Previously, research held that children of divorced parents were less religious in adulthood because of the divorce. But what about all the other contributing factors in a person’s religious beliefs? This is the question Jeremy Uecker, an assistant professor of sociology at Baylor, and Christopher Ellison, a researcher at University of Texas, asked in their study called “Parental Divorce, Parental Religious Characteristics, and Religious Outcomes in Adulthood.”

Structure of the Study

The study used data from surveys from 1991, 1998, and 2008 catalogued in the General Social Surveys. The surveys were conducted by the National Opinion Research Center at the University of Chicago. 3,346 people of various faiths, between the ages 18 and 87 answered questions about their family life, religious affiliation, and personal beliefs.

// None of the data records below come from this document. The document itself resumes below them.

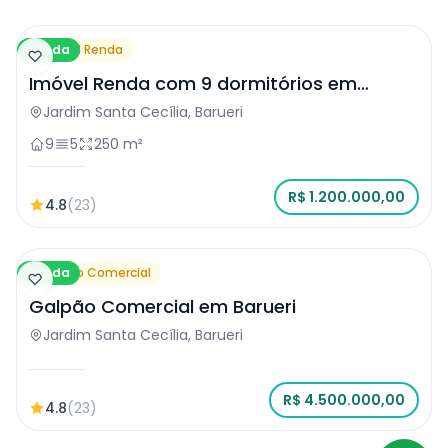
Venda
Imóvel Renda
Imóvel Renda com 9 dormitórios em
Barueri
Jardim Santa Cecília, Barueri
9
5
250 m²
R$ 1.200.000,00
4.8
(23)
Venda
Galpão Comercial
Galpão Comercial em Barueri
Jardim Santa Cecília, Barueri
R$ 4.500.000,00
4.8
(23)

After Ellison analyzed the data, Uecker analyzed the answers to the survey. The team found children of divorce do tend to avoid organized religion, but the cause may be more attributed to their parent’s pre-existing religious beliefs and practices rather than solely their parent’s divorce.

The Findings

“You have to take into account the context,” Uecker explains. “People who are less religious are more likely to get divorced. And if the parents are of different religions or differing levels of religiosity from one another, they also are more likely to divorce. So if we ignore that, we’re overstating the effects of divorce itself on religious outcomes.”

As support for Uecker and Ellison’s findings, the data proves divorce has no effect on a person’s spirituality and private religious practices, like praying.

What it All Means

As noted in the study, the majority of young adults today identify themselves as “spiritual but not religious.” We’re not entirely sure what that means to each individual, but it does indicate the majority of people are not spiritually destroyed by their parents divorce. According to the researchers, the leading cause of children losing their faiths is the loss of religious socialization.

After a divorce, single parents may feel unaccepted in church, so attendance drops; or, it may be as simple as a single parent’s schedule makes it harder to attend church regularly. Whatever the case, the researchers are not concerned about the children’s well-being.

In the study, the researchers state: “The emotional effects or feelings of sacred loss may well be felt and consequential during childhood and adolescence. In the long run, however, these emotional responses are less consequential.”

The relationship between humans and their beliefs is a truly complex one, which Ellison and Uecker sought to bring to light. This study is not meant to alter our perception of divorce and religion, it is just meant to correct another study’s published findings.

What are your thoughts on the complex relationship marriage, divorce, and religion?